A small fire does not produce much heat and a weak desire does not yield great results. However, when the fire is blazing or when the desire is burning, one can accomplish great feats. A blazing fire fully consumes every bit of wood and in the same way a strong desire impels a person efficiently utilize every bit of time. Effective use of time – or in other words Time management – is the natural outcome of a sense of urgency.
Student life is a tender phase. It lays the foundation for the rest of your life to stand. Students often say: “There’s so much stress. There’s too much to do. How do I choose? I seem to be working hard but don’t get good results.” Time management is essential for everyone including (and especially) students.

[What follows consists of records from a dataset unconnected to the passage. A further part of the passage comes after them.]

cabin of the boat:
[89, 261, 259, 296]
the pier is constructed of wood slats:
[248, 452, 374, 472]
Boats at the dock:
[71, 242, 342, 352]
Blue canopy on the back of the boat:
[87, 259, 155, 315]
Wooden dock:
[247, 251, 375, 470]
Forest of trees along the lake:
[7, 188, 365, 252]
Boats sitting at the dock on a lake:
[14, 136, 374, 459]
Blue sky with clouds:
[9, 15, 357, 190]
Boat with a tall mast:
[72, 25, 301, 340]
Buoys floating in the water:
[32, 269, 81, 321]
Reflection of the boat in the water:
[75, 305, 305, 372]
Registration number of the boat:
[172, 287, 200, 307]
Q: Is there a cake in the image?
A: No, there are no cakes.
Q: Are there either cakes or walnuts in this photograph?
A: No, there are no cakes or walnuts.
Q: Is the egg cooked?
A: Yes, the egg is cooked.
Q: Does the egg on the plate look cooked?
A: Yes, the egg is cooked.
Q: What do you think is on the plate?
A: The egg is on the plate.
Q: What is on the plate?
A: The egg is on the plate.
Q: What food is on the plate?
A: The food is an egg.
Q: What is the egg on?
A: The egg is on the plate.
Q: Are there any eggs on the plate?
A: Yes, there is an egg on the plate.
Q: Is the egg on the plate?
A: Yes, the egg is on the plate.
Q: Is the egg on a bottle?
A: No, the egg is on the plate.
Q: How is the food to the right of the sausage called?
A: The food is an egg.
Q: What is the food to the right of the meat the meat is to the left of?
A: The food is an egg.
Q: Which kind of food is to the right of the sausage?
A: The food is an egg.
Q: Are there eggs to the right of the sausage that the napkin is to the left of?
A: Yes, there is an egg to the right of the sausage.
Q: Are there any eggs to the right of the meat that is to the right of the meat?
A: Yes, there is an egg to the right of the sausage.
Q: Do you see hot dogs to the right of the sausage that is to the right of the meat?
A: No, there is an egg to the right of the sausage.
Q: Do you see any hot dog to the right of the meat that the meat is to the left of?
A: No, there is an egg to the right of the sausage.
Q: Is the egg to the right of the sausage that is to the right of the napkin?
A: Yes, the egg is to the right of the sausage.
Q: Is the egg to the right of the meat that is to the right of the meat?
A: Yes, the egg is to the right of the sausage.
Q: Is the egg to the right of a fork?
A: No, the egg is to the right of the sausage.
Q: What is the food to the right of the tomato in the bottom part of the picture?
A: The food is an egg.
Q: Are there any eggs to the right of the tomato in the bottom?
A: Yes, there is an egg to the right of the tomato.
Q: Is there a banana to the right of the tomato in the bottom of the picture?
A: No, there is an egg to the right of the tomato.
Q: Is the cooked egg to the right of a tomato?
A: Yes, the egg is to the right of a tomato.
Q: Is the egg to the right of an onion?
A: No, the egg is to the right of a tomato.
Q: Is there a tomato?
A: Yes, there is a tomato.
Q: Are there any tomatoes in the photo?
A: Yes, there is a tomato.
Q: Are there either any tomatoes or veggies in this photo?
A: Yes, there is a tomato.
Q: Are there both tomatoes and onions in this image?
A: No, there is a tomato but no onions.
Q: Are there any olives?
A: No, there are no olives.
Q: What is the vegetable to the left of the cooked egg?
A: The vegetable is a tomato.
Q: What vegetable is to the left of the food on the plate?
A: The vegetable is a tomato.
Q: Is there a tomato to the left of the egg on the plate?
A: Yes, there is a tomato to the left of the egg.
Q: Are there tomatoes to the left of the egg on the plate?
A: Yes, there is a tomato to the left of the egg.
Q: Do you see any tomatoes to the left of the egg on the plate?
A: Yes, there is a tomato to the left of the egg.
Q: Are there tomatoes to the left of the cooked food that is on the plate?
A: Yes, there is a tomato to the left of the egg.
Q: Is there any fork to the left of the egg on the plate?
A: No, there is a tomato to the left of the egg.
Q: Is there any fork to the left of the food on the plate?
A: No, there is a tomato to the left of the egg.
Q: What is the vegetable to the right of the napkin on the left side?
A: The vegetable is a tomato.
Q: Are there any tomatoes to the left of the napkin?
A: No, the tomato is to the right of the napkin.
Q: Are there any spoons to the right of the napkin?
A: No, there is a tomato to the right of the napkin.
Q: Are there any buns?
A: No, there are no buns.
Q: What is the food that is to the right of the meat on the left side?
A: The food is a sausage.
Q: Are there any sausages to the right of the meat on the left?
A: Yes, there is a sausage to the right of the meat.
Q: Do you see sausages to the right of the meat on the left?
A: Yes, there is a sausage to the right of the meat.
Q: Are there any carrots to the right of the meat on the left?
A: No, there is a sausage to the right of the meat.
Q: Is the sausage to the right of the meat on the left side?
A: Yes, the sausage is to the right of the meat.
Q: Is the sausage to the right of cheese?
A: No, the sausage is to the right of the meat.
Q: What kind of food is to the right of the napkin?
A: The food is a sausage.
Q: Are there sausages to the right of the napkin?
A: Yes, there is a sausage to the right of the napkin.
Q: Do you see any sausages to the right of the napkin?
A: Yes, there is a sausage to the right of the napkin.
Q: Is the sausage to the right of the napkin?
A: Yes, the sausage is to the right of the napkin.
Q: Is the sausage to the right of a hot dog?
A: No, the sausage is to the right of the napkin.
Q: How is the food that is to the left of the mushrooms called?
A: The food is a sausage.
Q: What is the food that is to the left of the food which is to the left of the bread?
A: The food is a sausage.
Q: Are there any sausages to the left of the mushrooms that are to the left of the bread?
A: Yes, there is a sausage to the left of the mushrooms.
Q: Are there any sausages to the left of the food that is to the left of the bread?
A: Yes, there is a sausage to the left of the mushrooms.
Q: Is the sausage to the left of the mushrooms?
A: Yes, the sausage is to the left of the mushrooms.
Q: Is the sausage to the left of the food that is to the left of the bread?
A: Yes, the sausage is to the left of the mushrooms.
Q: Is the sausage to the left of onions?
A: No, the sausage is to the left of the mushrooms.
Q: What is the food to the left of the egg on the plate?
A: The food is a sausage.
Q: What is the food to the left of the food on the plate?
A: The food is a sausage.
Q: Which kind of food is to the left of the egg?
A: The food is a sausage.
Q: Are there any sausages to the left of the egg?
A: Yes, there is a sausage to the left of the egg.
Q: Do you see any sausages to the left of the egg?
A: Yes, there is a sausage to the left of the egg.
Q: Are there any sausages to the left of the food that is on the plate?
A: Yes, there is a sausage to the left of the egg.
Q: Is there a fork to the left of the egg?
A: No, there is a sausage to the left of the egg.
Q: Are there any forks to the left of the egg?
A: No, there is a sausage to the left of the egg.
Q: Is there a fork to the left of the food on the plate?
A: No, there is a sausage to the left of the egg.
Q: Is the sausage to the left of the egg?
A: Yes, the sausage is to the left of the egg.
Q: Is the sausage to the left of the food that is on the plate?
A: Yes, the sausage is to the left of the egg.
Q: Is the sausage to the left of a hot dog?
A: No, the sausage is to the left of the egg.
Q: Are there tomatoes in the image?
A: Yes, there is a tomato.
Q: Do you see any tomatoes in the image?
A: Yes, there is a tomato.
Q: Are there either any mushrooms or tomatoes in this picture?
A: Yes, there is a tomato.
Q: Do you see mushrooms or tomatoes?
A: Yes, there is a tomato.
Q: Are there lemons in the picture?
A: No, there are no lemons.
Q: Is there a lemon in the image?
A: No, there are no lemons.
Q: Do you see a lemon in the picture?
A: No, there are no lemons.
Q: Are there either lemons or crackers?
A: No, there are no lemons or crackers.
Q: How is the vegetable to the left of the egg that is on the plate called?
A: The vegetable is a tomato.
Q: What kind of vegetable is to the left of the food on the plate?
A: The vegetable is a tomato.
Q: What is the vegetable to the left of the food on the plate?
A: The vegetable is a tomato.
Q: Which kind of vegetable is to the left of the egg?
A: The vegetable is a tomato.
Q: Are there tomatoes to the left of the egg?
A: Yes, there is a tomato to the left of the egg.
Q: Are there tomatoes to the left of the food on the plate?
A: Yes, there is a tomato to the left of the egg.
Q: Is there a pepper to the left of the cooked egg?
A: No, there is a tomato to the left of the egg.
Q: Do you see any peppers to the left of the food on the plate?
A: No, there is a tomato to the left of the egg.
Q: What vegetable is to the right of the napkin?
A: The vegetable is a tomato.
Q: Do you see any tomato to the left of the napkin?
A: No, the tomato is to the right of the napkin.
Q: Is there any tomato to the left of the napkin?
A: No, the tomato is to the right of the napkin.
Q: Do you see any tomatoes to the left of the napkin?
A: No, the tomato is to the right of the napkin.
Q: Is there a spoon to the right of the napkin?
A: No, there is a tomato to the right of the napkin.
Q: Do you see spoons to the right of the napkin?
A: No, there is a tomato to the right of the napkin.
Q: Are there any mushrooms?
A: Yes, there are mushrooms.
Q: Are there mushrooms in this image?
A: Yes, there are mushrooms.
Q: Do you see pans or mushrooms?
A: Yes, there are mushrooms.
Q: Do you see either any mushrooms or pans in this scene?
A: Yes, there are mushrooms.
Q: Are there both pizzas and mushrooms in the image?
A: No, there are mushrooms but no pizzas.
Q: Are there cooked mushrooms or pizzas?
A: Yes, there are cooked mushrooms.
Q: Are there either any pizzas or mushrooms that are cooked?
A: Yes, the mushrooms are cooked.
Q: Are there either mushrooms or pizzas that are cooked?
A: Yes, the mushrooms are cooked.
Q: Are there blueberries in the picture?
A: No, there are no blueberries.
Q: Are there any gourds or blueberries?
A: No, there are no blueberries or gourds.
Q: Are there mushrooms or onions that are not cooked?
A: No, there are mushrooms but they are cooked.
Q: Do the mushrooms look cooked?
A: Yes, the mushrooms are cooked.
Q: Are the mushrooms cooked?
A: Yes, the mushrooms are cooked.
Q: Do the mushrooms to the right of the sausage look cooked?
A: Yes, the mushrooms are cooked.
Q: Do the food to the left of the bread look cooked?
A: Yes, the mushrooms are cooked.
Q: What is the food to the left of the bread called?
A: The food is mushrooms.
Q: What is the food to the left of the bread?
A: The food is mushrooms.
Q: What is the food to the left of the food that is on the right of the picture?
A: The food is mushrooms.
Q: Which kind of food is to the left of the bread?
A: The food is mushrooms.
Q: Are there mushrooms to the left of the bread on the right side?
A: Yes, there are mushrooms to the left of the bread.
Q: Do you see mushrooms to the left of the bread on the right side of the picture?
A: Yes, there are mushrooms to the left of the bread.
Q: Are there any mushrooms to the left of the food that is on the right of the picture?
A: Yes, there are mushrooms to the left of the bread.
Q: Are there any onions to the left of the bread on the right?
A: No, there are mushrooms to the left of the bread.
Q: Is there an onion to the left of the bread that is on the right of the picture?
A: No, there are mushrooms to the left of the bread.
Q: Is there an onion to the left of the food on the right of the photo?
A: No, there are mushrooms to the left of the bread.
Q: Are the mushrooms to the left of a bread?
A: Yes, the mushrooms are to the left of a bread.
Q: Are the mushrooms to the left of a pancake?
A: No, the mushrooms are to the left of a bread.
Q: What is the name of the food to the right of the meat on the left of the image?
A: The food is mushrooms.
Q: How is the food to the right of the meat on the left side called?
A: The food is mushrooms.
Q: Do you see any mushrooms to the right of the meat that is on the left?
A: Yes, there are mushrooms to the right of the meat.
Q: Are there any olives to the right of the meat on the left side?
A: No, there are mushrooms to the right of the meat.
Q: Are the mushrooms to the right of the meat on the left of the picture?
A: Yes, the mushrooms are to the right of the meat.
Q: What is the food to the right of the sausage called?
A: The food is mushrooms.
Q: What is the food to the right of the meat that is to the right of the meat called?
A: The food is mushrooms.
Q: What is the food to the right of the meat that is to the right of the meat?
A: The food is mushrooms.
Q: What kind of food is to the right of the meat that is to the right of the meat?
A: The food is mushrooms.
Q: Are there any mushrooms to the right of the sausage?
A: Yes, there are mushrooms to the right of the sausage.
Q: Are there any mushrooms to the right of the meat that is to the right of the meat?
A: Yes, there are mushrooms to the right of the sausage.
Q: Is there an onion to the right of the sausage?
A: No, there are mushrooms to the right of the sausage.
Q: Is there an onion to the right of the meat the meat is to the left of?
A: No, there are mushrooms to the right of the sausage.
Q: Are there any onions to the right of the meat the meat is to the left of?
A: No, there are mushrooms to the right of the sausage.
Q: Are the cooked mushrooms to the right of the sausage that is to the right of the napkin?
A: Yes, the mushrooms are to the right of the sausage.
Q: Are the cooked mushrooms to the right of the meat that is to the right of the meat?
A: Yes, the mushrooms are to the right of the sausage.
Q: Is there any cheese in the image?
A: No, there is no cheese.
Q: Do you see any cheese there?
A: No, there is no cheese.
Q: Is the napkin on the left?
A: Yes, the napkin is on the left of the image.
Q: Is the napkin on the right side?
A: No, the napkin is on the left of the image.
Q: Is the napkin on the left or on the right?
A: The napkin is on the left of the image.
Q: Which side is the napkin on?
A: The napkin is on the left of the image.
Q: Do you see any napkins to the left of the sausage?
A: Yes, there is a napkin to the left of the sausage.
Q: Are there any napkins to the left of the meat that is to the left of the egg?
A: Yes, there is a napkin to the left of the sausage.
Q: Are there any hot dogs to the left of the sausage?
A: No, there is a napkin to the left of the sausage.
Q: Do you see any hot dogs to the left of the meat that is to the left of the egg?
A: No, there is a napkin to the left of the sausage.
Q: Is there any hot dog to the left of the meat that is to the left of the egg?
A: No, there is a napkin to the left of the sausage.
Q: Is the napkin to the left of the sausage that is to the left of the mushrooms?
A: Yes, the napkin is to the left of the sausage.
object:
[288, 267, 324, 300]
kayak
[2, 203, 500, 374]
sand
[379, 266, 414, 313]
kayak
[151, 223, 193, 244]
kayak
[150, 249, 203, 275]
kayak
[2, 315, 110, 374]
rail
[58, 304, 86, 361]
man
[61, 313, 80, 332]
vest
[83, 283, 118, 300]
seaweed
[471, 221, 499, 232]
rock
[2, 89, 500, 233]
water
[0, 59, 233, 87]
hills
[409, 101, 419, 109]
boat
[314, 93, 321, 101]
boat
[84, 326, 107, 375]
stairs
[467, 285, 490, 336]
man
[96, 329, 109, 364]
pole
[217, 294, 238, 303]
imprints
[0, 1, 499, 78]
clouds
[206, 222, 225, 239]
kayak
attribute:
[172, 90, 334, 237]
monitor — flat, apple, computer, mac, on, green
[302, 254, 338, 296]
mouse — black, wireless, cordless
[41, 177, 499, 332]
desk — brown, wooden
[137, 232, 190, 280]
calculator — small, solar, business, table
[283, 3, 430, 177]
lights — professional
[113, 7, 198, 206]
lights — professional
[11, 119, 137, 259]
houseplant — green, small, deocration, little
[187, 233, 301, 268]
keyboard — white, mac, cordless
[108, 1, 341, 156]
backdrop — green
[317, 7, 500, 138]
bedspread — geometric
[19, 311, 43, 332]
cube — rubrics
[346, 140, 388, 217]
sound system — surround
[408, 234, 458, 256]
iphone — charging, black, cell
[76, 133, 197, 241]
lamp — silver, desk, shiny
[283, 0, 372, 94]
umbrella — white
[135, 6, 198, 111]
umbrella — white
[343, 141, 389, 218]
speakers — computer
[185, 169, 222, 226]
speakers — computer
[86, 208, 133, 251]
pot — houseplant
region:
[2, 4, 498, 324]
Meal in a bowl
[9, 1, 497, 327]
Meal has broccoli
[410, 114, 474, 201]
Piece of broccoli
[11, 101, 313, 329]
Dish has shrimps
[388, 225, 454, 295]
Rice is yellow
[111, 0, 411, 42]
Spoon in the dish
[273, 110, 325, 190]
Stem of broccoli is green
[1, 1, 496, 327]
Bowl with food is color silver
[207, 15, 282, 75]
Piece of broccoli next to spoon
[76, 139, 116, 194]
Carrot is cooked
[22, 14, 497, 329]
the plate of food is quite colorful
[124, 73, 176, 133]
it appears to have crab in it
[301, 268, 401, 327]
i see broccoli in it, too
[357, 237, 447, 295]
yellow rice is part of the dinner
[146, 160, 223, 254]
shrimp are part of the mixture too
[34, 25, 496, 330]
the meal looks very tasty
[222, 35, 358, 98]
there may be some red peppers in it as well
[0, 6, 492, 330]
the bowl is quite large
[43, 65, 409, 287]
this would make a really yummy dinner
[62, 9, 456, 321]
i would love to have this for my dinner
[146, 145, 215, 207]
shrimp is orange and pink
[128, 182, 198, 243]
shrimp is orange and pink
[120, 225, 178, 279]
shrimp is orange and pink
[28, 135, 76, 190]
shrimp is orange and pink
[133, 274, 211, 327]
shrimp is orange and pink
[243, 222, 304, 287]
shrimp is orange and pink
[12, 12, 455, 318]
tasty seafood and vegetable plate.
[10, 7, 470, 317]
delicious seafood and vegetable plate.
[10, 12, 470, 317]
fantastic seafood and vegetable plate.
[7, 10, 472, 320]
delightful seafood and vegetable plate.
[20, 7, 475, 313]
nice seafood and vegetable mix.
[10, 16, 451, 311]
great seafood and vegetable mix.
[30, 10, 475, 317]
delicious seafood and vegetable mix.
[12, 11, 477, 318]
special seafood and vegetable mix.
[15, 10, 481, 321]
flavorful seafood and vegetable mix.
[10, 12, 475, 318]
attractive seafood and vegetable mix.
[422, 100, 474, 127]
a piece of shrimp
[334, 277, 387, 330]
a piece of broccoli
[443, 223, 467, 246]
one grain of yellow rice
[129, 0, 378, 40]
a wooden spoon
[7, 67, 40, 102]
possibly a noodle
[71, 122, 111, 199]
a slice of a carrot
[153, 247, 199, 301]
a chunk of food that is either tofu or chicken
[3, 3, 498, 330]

Time is beyond sense perception. You cannot see it or touch it. Then how do you manage it! Vedas very logically explain a variety of topics, ‘Time’ being one of them. Time is considered as an agent of God. In Vedic view, one does not try to control time nor does one try to control the outcome of one’s actions, because neither is possible to do. Rather one invests time in those best possible actions which guarantee one a good result eventually.
Here is the secret: Time management does not mean to increase the number of activities you do in the same amount of time or to complete all those tasks on your ‘To do’ list. Time management means to select the most important tasks – those which affect your success the most – and to intelligently invest time in them. It means to consciously and carefully exercise your God given choice of investing your time.
An average student who develops this habit of clearly setting up priorities and investing his or her time in completing important tasks, will quickly outdo the “brilliant” ones who have great intellect but procrastinate.